Related to Tartaglia (2013). Conceptualizing physical consciousness.

Byrne, D. (2016) Do phenomenal concepts misrepresent? Philosophical Psychology, 29(5), 669-678, doi:10.1080/09515089.2015.1108398
[Abstract]Many contemporary physicalists concede to dualists that conscious subjects have distinctive “phenomenal concepts” of the phenomenal qualities of their experiences. Indeed, they contend that idiosyncratic characteristics of these concepts facilitate responses to influential anti-physicalist arguments. Like some some other critics of this approach, James Tartaglia (2013) maintains that phenomenal concepts express contents that conflict with physicalism, but as a physicalist, the moral he distinctively draws from this is that phenomenal concepts misrepresent.
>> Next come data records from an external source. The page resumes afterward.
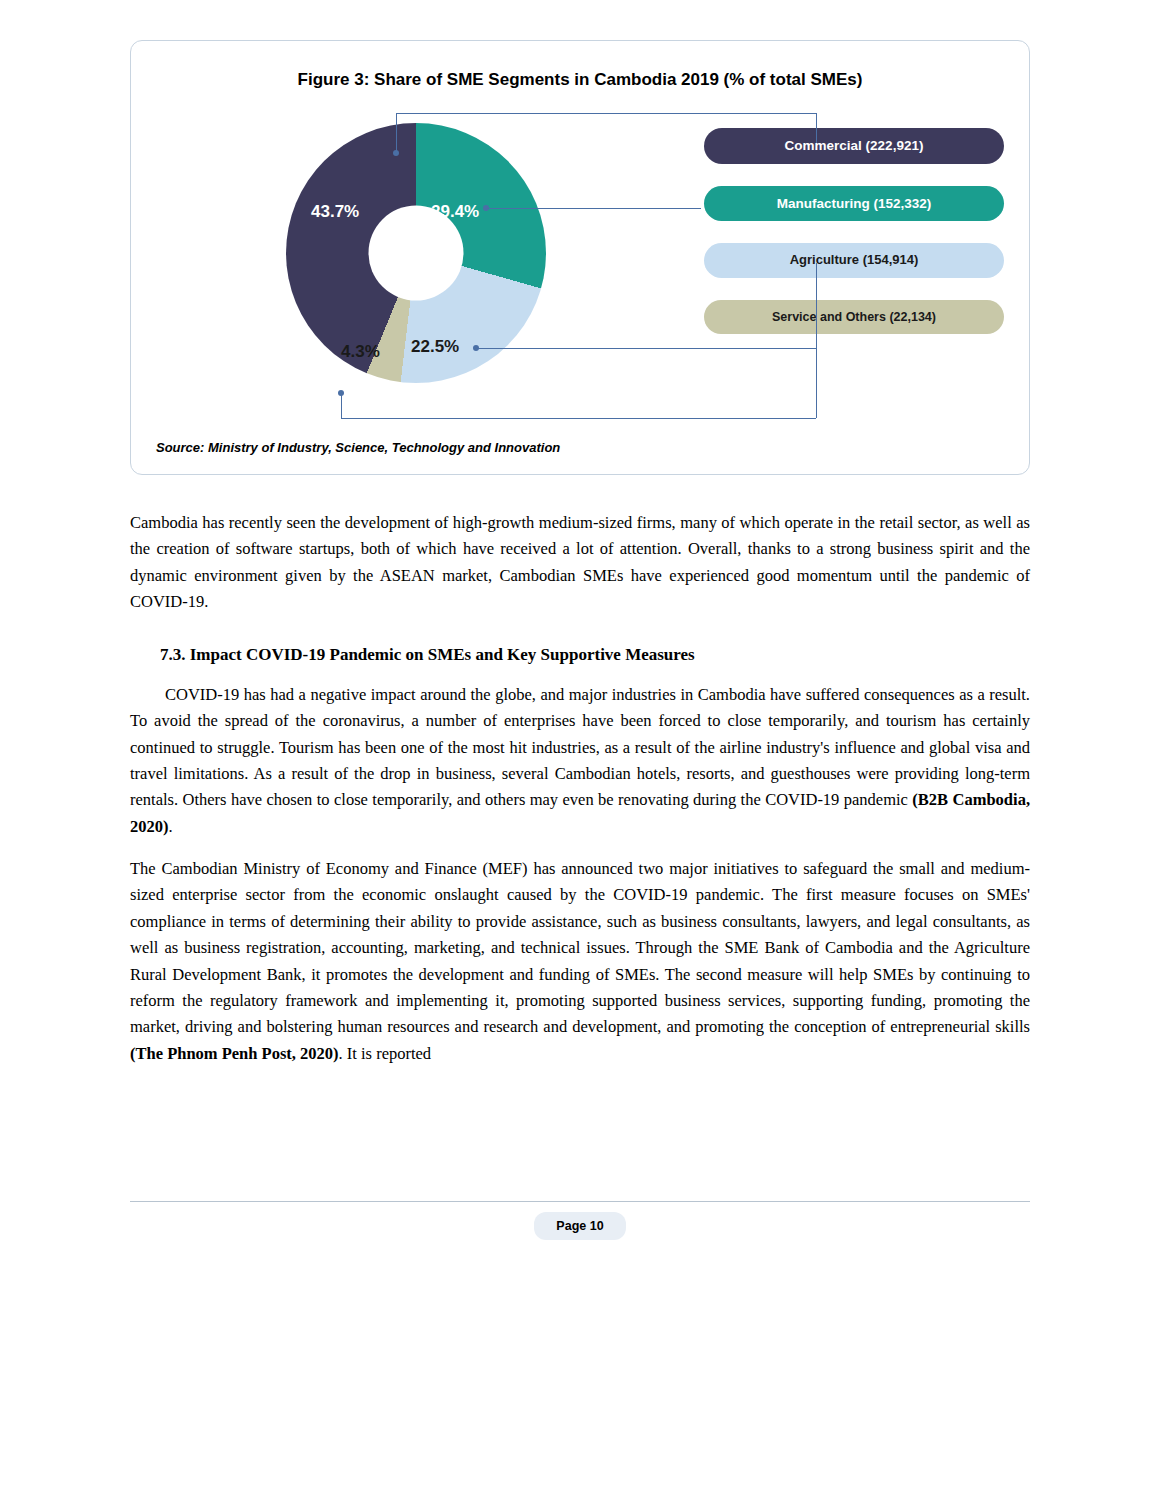Figure 3: Share of SME Segments in Cambodia 2019 (% of total SMEs)
29.4% 43.7% 22.5% 4.3%
Commercial (222,921)
Manufacturing (152,332)
Agriculture (154,914)
Service and Others (22,134)
Source: Ministry of Industry, Science, Technology and Innovation
Cambodia has recently seen the development of high-growth medium-sized firms, many of which operate in the retail sector, as well as the creation of software startups, both of which have received a lot of attention. Overall, thanks to a strong business spirit and the dynamic environment given by the ASEAN market, Cambodian SMEs have experienced good momentum until the pandemic of COVID-19.
7.3. Impact COVID-19 Pandemic on SMEs and Key Supportive Measures
COVID-19 has had a negative impact around the globe, and major industries in Cambodia have suffered consequences as a result. To avoid the spread of the coronavirus, a number of enterprises have been forced to close temporarily, and tourism has certainly continued to struggle. Tourism has been one of the most hit industries, as a result of the airline industry's influence and global visa and travel limitations. As a result of the drop in business, several Cambodian hotels, resorts, and guesthouses were providing long-term rentals. Others have chosen to close temporarily, and others may even be renovating during the COVID-19 pandemic (B2B Cambodia, 2020).
The Cambodian Ministry of Economy and Finance (MEF) has announced two major initiatives to safeguard the small and medium-sized enterprise sector from the economic onslaught caused by the COVID-19 pandemic. The first measure focuses on SMEs' compliance in terms of determining their ability to provide assistance, such as business consultants, lawyers, and legal consultants, as well as business registration, accounting, marketing, and technical issues. Through the SME Bank of Cambodia and the Agriculture Rural Development Bank, it promotes the development and funding of SMEs. The second measure will help SMEs by continuing to reform the regulatory framework and implementing it, promoting supported business services, supporting funding, promoting the market, driving and bolstering human resources and research and development, and promoting the conception of entrepreneurial skills (The Phnom Penh Post, 2020). It is reported
Page 10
He contends further that the contemporary physicalists’ account cannot accommodate this feature, and that in consequence, physicalists should abandon phenomenal concepts and return to the identity theory championed by Place and Smart in the 1950s. I respond to Tartaglia by identifying lacunae in his interpretation of contemporary physicalism and arguing that phenomenal concepts as conceived by the contemporary physicalists do not express contents that support either dualist or physicalist metaphysics: they are “metaphysically neutral.”